According to data obtained by the Guardian, the UK is the second-largest market after the US for sales of the drug from illegal online darknet sites, accounting for 22 per cent of all global transactions of anti-anxiety treatments on the secretive and anonymous network.
The article cites research from the Oxford Internet Institute that found that Xanax accounted for 50,000 out of 1.5 million trades monitored on the dark web in 2017, with some of those trades potentially involving thousands of pills.
The illicit Xanax (alprazolam), a benzodiazepine drug, is sold online without a prescription for as little as £1 a tablet. In some cases, the pills may be counterfeit.
There have been an increasing number of cases documented of fake Xanax and other anti-anxiety medications being laced with the powerful addictive opioid fentanyl, which is contributing to the opioid epidemic in the US.
Alongside this, there have been numerous reports of a spike in the use of Xanax, particularly in younger people, where increasing rates of anxiety is a growing concern.
Dr Adrian Harrop, an A&E doctor in Scarborough, told the Guardian that the misuse of Xanax was an “emerging crisis” and a “nationwide issue”. “Increasing numbers of young people are overdosing on Xanax, having obtained it from the internet… It’s already an acknowledged crisis situation in the US and Scotland and not before long we may see increasing deaths… in England unless we address it.”
Luciana Berger, the MP for Liverpool Wavertree, said that young people were able to readily access Xanax online. “We learned during a recent parliamentary debate that a staggering 130 million benzodiazepine tablets (including Xanax) have found their way onto the UK criminal market since 2014. At 20 times the strength of Valium, the government must urgently do more to protect the public and prevent Xanax being sold illicitly online and in person.”
In January, the Guardian reported that MPs were calling for an investigation into the “escalating use” of Xanax in young people who were using the drug to “self-medicate”, ranking it in the top five of drugs used by young people, alongside cannabis and alcohol.
Recently, Europol has been more actively targeting dodgy online pharmacies selling illicit and fake drugs, with an operation last year closing down more than 20,000 rogue websites selling drugs and counterfeit goods. But experts have expressed concern that the enforcement actions are pushing vendors to the dark web to sell their illicit wares in increasing numbers.
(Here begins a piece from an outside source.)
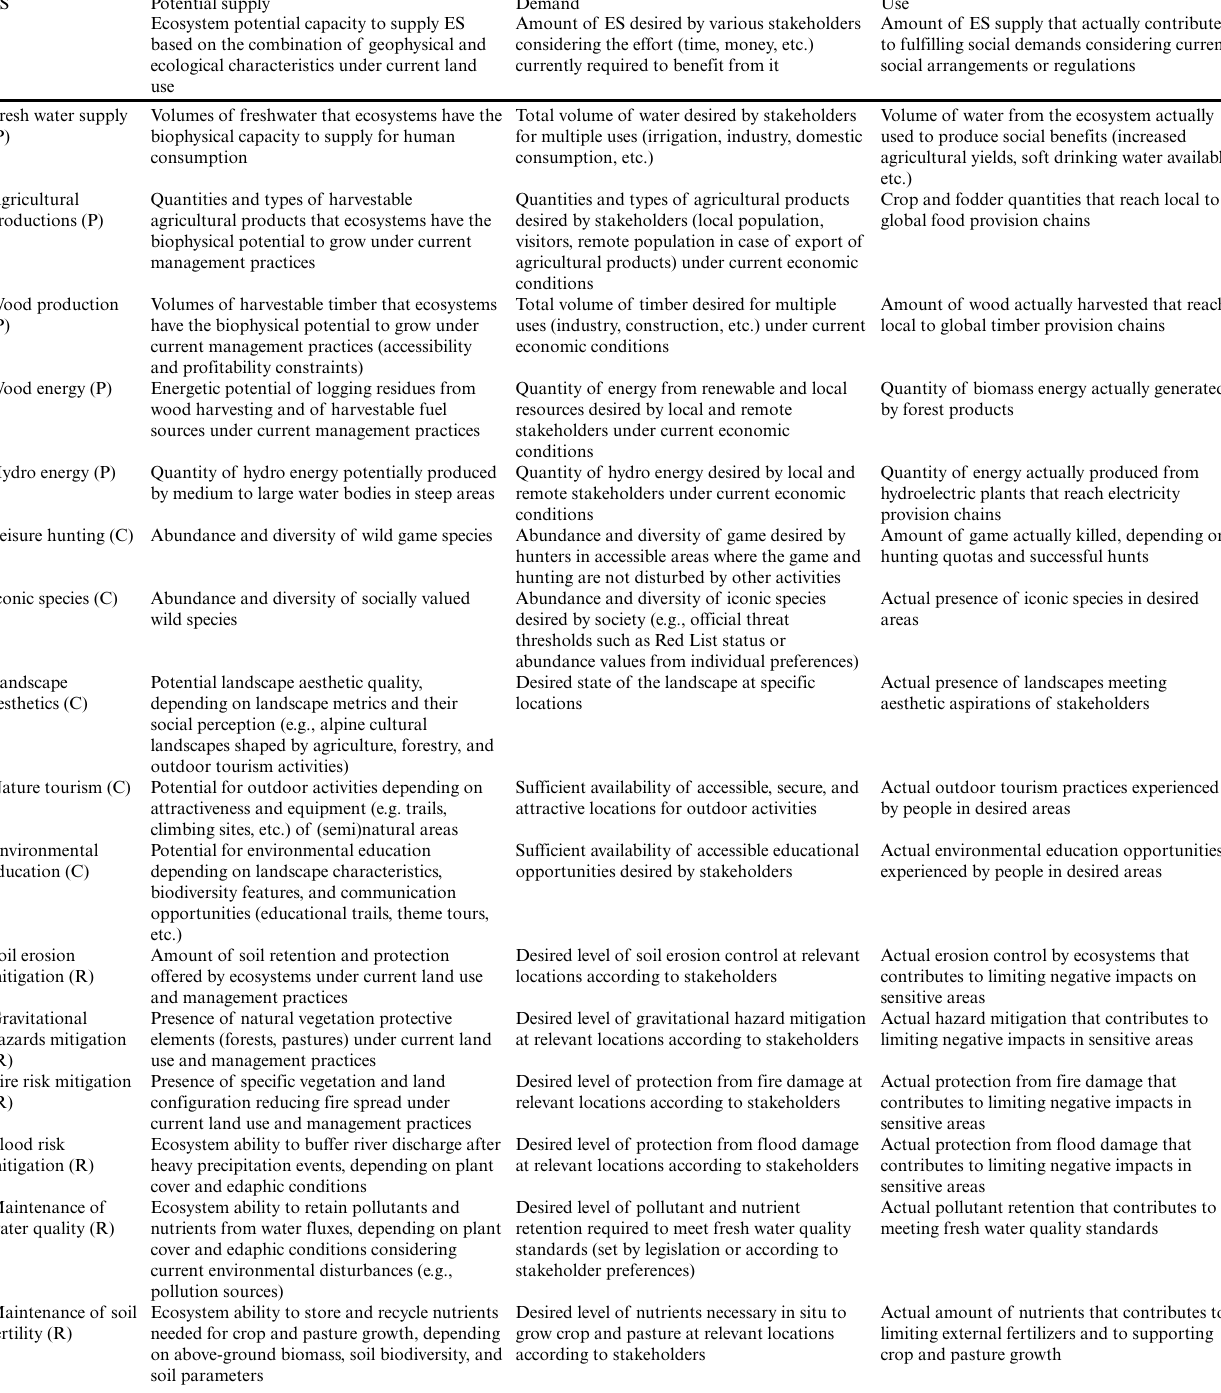
Table 1 . Ecosystem services (ES) discussed by stakeholders during the consultative process and specification of their three facets. Three ES categories are represented: provisioning ES (P), cultural ES (C), and regulating ES (R). Note: some ES might require other capital inputs in addition to natural capital to be used (Reyers et al. 2013, Fisher and Eastwood 2016, Palomo et al.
In 2016, a report found that prescription pharmaceuticals represented almost 12 per cent of illegal content on the dark web.
Fake Xanax pills are a growing concern in the US, where a number of deaths have been recorded.
In February last year, a Californian man who was the mastermind behind a US operation that manufactured more than 160,000 fake Xanax pills, was sentenced to more than 10 years in prison.
While fentanyl is more commonly found in fake oxycodone and other opiate drugs in the US, the US Drug Enforcement Administration warned last year that “the success traffickers have experienced with secreting fentanyl and related compounds in counterfeit opioid medications will likely result in the emergence of fentanyl and related compounds in a variety of other counterfeit prescription drugs”, such as Xanax.
Between January and March 2016, nine people died in Florida from taking fake Xanax pills containing fentanyl.